Reading text:
====================
Official Analysis (in Romanian)

Explanation

Let's start from a more simple case, when the grid will only contain letters a and b. Let's associate for each letter a value corresponding to its position in the alphabet (for now, a equals $0$ and b equals $1$). Now we will have to find the number of submatrices such that we have ones in the top left and bottom right corners we have $1$ and we have $0$ everywhere else.

Let's construct another grid of size $n \times n$ where $b(i, j)$ stores the number of consecutive $0$ on the column $j$ above the position $(i, j)$.

Now for each line from $2$ to $n$, for a given position $(i, j)$ which is equal to $1$ (we will consider this the bottom-right corner), we will move from right to left on that line to find the values equal to $1$ placed at coordinates $(i, k)$ where $k < j$ such that $b(i, k) > 0$ and $b(i, k)$ strictly smaller than all values $b(i, p)$ with $p$ between $k+1$ and $j$.

The complexity of this approach is $\mathcal{O}(n^2)$.

Now we need to generalize for the entire grid, which has all lowercase letters of the alphabet. At each step, we fix a letter, let's call it $ch$.

For that letter, we will now create a grid where the positions corresponding to all the letters which are smaller than $ch$ will be equal to $0$, all letters equal to $ch$ will be equal to $1$ and all letters greater than $ch$ will be equal to $2$.
====================
Continue the analysis of counting grid submatrices from the point where it stops. The entries that follow come from a separate source.
====================
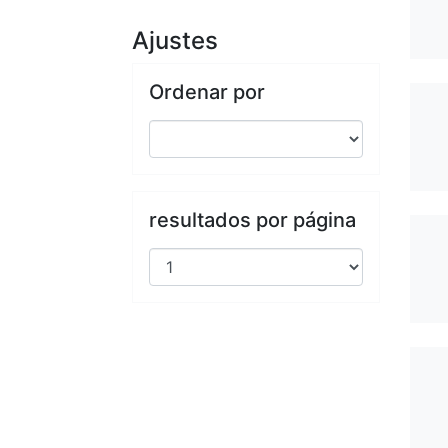
Ajustes
Ordenar por
resultados por página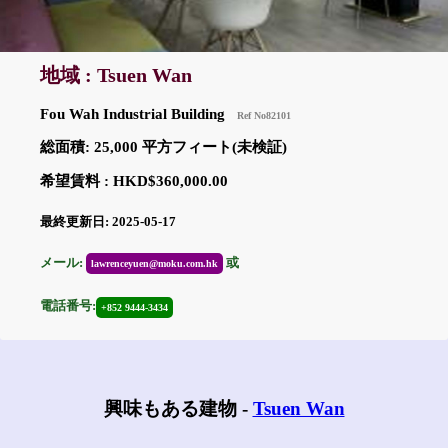
地域 : Tsuen Wan
Fou Wah Industrial Building
Ref No82101
総面積: 25,000 平方フィート(未検証)
希望賃料 : HKD$360,000.00
最終更新日: 2025-05-17
メール:
或
lawrenceyuen@moku.com.hk
電話番号:
+852 9444-3434
興味もある建物 -
Tsuen Wan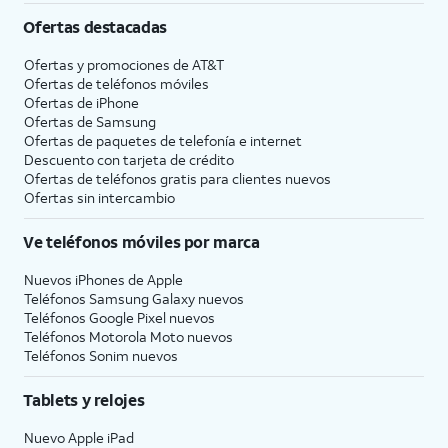
Ofertas destacadas
Ofertas y promociones de
AT&T
Ofertas de teléfonos móviles
Ofertas de
iPhone
Ofertas de Samsung
Ofertas de paquetes de telefonía e internet
Descuento con tarjeta de crédito
Ofertas de teléfonos gratis para clientes nuevos
Ofertas sin intercambio
Ve teléfonos móviles por marca
Nuevos iPhones de Apple
Teléfonos Samsung Galaxy nuevos
Teléfonos Google Pixel nuevos
Teléfonos Motorola Moto nuevos
Teléfonos Sonim nuevos
Tablets y relojes
Nuevo Apple iPad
====================
Exercise response:
Just like we did it for the binary grid, we will count how many submatrices have values equal to $0$ except for the two corners aforementioned. In order to avoid overcounting, we will only count the submatrices such that they contain $1$ in at least a corner. Now, when we process a position $(i, j)$ we will do as such: if on that position we have $1$, we will count the number of previous position which correspond to both $1$ and $2$, and if on the same position we have $2$, we will only count the previous positions that are equal to $1$.

The complexity of this approach is still $\mathcal{O}(n^2)$ for each letter, which gives us an overall complexity of $\mathcal{O}(sigma \times n^2)$, where $sigma = 26$ is the length of the alphabet.

For other approaches, you can also check out the user solutions on Infoarena, just make sure to press that popup you receive after you first click on a solution.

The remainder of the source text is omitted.